__Text provided__.
While architecture never became Gordon Matta-Clark’s profession, his work was inextricably linked with architecture and urbanism as societal products. Although Matta-Clark’s procedures could be considered violent, involving the literal “cutting” of buildings to create vertiginous spaces, his intentions seem to be a form of passive resistance and contemplation. It is only in the complexities of Matta-Clark’s work that we see the real potential of an “in-between” analysis. The complete oeuvre of Gordon Matta-Clark lies “in between” architecture and sculpture, performance and installation, photography and film, and most importantly, permanence and temporality.

In these “in-betweens” we begin to see a Foucauldian heterotopology in Matta-Clark’s spatiality. Matta-Clark’s radical anti-architectural gestures generate questions on state-controlled distribution of property, the growing concerns of modernity, and the inefficacy of post-modernists’ responses to these problems. Educated at Cornell under the legacy of Colin Rowe, Matta-Clark certainly had a formalist approach to his characteristic cuts. In many ways, Matta-Clark used modernist formal strategies to rebel against the movement’s inadequacies.

I have based my outlook and my work on those given things in the environment which have passed over into a neglected state … just as much out of a very personal identification with the cultural and social sense of being.” – Matta-Clark.

Matta-Clark’s work was often criticized for challenging the sanctity of architectural space and domestic ideals. However, much like his contemporary avant-gardes, he sought to critically question urban environments through tactile and visceral cuts.

__Material provided__.
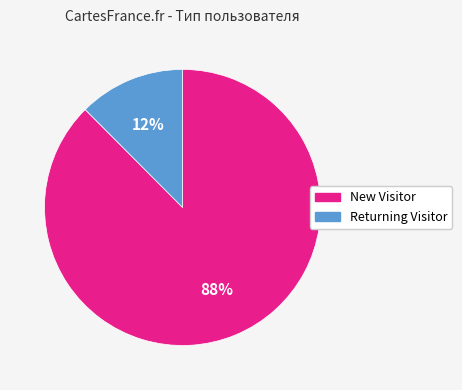

Is it true that Returning Visitor is 12% of the pie?

True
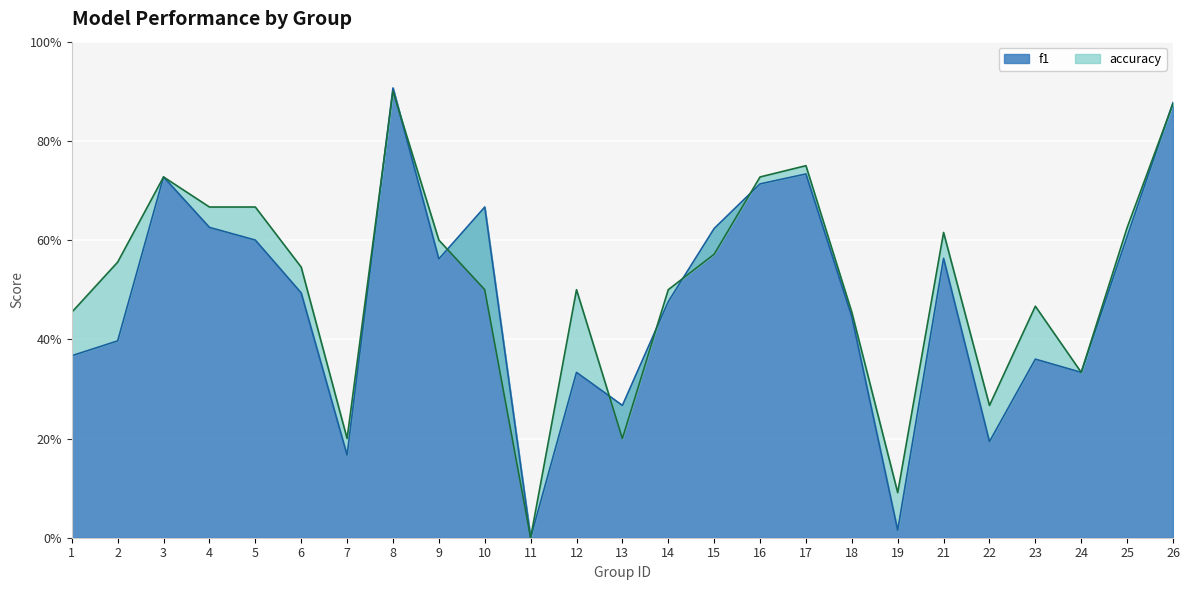

Which series has the widest spread of values?

f1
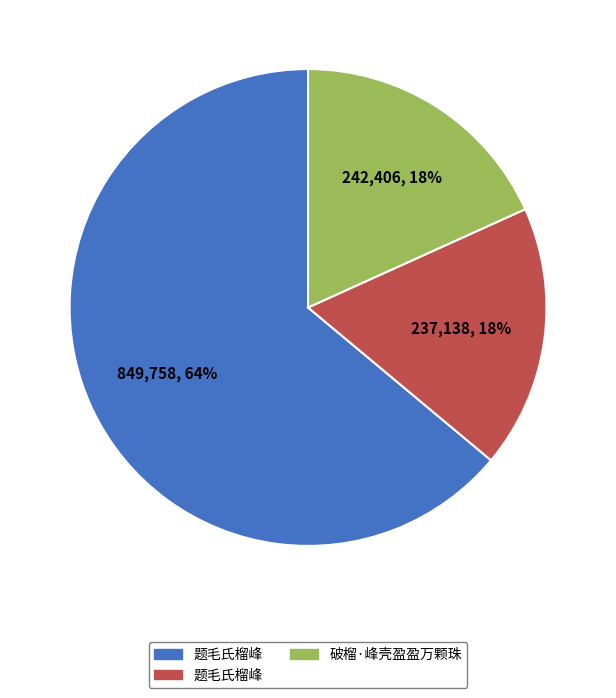

Is there any slice that represents more than half of the pie?

Yes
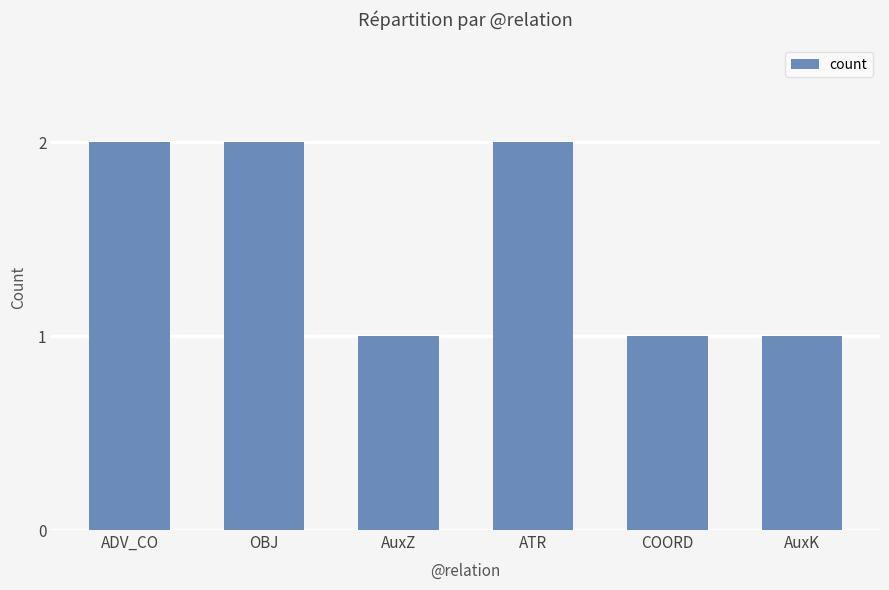

Approximately how many times larger is the value at AuxK compared to AuxZ?

1.0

__Tasks to perform__.
• a. Using the text on Gordon Matta-Clark, answer each question briefly:
(i) Where was Matta-Clark educated?
(ii) What did Matta-Clark's procedures literally involve?
(iii) What was Matta-Clark's work often criticized for?
• b. Decide whether each statement agrees with the text on Gordon Matta-Clark. Answer yes or no, and quote the words from the text that settle it.
(i) Architecture became Matta-Clark's profession.
(ii) Matta-Clark used modernist formal strategies to rebel against that movement's inadequacies.
(iii) Matta-Clark's intentions appear to be a form of aggression.
• c. The text on Gordon Matta-Clark says his complete oeuvre lies "in between" several pairs of things. List every pair it names.

__Responses in order__.
• a.
(i) At Cornell, under the legacy of Colin Rowe.
(ii) The literal "cutting" of buildings to create vertiginous spaces.
(iii) For challenging the sanctity of architectural space and domestic ideals.

• b.
(i) No: "architecture never became Gordon Matta-Clark’s profession"
(ii) Yes: "Matta-Clark used modernist formal strategies to rebel against the movement’s inadequacies"
(iii) No: "his intentions seem to be a form of passive resistance and contemplation"

• c.
- architecture and sculpture
- performance and installation
- photography and film
- permanence and temporality